Revamping testing and quarantine policy for all students is also supported by the newest K-12 school COVID-19 guidelines from the PolicyLab at the Children’s Hospital of Philadelphia and by the American Academy of Pediatrics chapter in Vermont, where this change has already been adopted. Along these same lines, Connecticut implemented “screen-and-stay” in the fall (daily symptom assessments rather than daily testing) and Rhode Island utilizes a more self-directed “monitor and stay.”
So what should the next phase of in-person school look like? Vaccination continues to provide powerful protection against severe COVID-19. Massachusetts families have done well, but we need to continue to do everything we can to ensure every student in the state has access to these safe and effective vaccines. All K-12 students who are vaccine-eligible should be immunized as soon as possible to protect their own health, and to facilitate as much time in the classroom as possible.
We need to look toward paving a path to normalcy for our kids, and that will mean making in-person school more like every other aspect of society. We need to move toward treating COVID-19 like we treat every other endemic respiratory virus: Get vaccinated, stay home when you are sick, test yourself if you have symptoms, and protect yourself with a high quality mask if you are at increased risk for severe COVID-19. Expanding access to affordable at-home antigen tests is an essential element of this next phase.

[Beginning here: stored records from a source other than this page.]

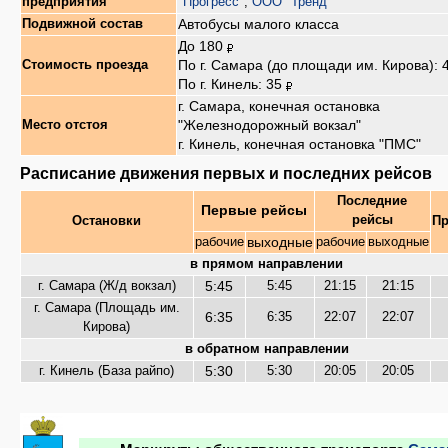
предприятия
"Прогресс"
,
ООО "Тренд"
Автобусы малого класса
Подвижной состав
До 180
По г. Самара (до площади им. Кирова): 
Стоимость проезда
По г. Кинель: 35
г. Самара, конечная остановка
"Железнодорожный вокзал"
Место отстоя
г. Кинель, конечная остановка "ПМС"
Расписание движения первых и последних рейсов
Последние
Первые рейсы
рейсы
Остановки
Пр
выходные
рабочие
рабочие
выходные
в прямом направлении
5:45
г. Самара (Ж/д вокзал)
5:45
21:15
21:15
г. Самара (Площадь им.
6:35
6:35
22:07
22:07
Кирова)
в обратном направлении
5:30
г. Кинель (База райпо)
5:30
20:05
20:05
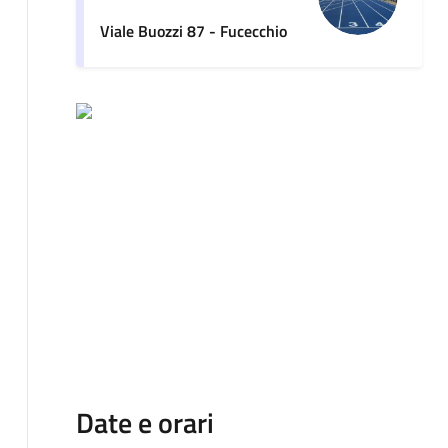
Viale Buozzi 87 - Fucecchio
Date e orari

The application of aggressive mitigation strategies in schools — while not doing the same anywhere else — sends the message that schools are inherently less safe than other settings, but we know that is not true. In fact, transmission is far more likely to occur at home or in the community than at school, so it doesn’t make sense to chase down low-risk exposures when we are not chasing down high-risk ones. COVID-19 is not the only important health outcome; living in constant fear is not safe or healthy for students.

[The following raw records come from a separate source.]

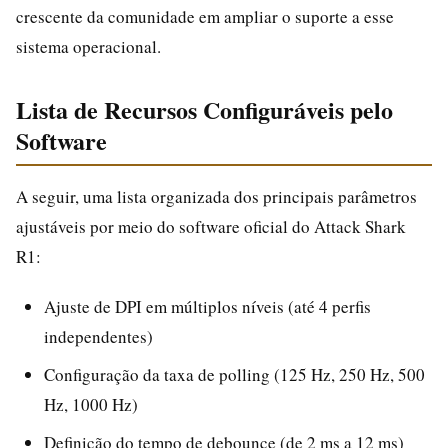
crescente da comunidade em ampliar o suporte a esse
sistema operacional.
Lista de Recursos Configuráveis pelo
Software
A seguir, uma lista organizada dos principais parâmetros
ajustáveis por meio do software oficial do Attack Shark
R1:
Ajuste de DPI em múltiplos níveis (até 4 perfis
independentes)
Configuração da taxa de polling (125 Hz, 250 Hz, 500
Hz, 1000 Hz)
Definição do tempo de debounce (de 2 ms a 12 ms)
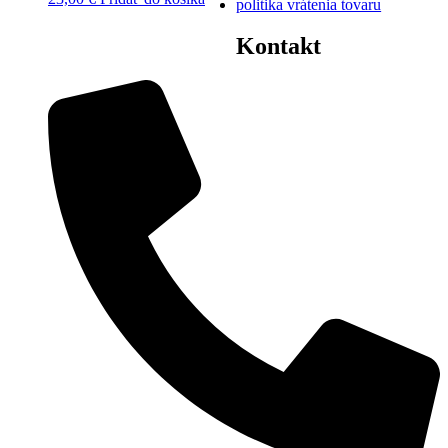
politika vrátenia tovaru
Kontakt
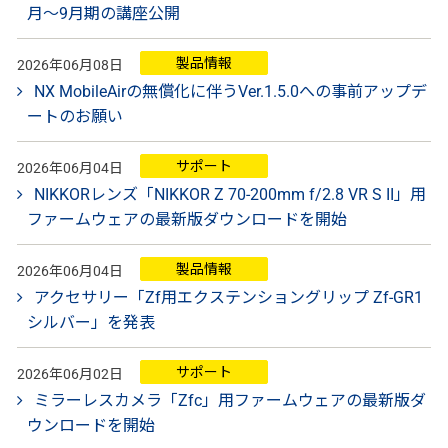
月～9月期の講座公開
製品情報
2026年06月08日
NX MobileAirの無償化に伴うVer.1.5.0への事前アップデ
ートのお願い
サポート
2026年06月04日
NIKKORレンズ「NIKKOR Z 70-200mm f/2.8 VR S II」用
ファームウェアの最新版ダウンロードを開始
製品情報
2026年06月04日
アクセサリー「Zf用エクステンショングリップ Zf-GR1
シルバー」を発表
サポート
2026年06月02日
ミラーレスカメラ「Zfc」用ファームウェアの最新版ダ
ウンロードを開始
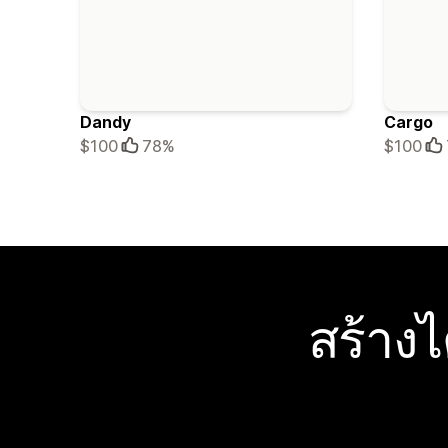
Dandy
Cargo
$100
78%
$100
สร้าง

Remote school is a failed and inequitable experiment, and keeping kids in classrooms should be a top priority. It is also true that change — and particularly change in the direction of using fewer mitigation strategies — is challenging and scary. Decades of scientific research tell us that as difficult as implementation is, de-implementation is harder.
Mitigation measures are a visible sign that COVID-19 is being taken seriously — tangible markers of pandemic safety. All school-age children and adults now have access to the tools they need to keep themselves safe from severe disease. Change will be hard, but its time has come.

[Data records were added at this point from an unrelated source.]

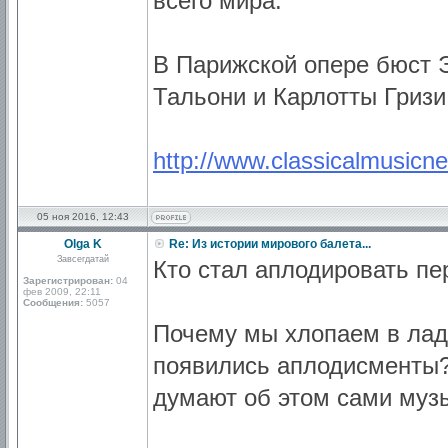
всего мира.
В Парижской опере бюст 
Тальони и Карлотты Гризи
http://www.classicalmusicnew
05 ноя 2016, 12:43
Olga K
Re: Из истории мирового балета...
Завсегдатай
Кто стал аплодировать пе
Зарегистрирован:
04
фев 2009, 22:11
Сообщения:
5057
Почему мы хлопаем в лад
появились аплодисменты?
думают об этом сами муз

Westyn Branch-Elliman is an associate professor of medicine at Harvard Medical School. Elissa Perkins is the director of emergency medicine infectious disease management at Boston Medical Center/Boston University School of Medicine, where she is an associate professor of emergency medicine. Shira Doron is an infectious disease physician and the hospital epidemiologist at Tufts Medical Center. She is an associate professor of medicine at Tufts University School of Medicine.
Clarification: All three doctors are unpaid advisors to the Massachusetts commissioner of education; Dr. Doron also advises Governor Charlie Baker.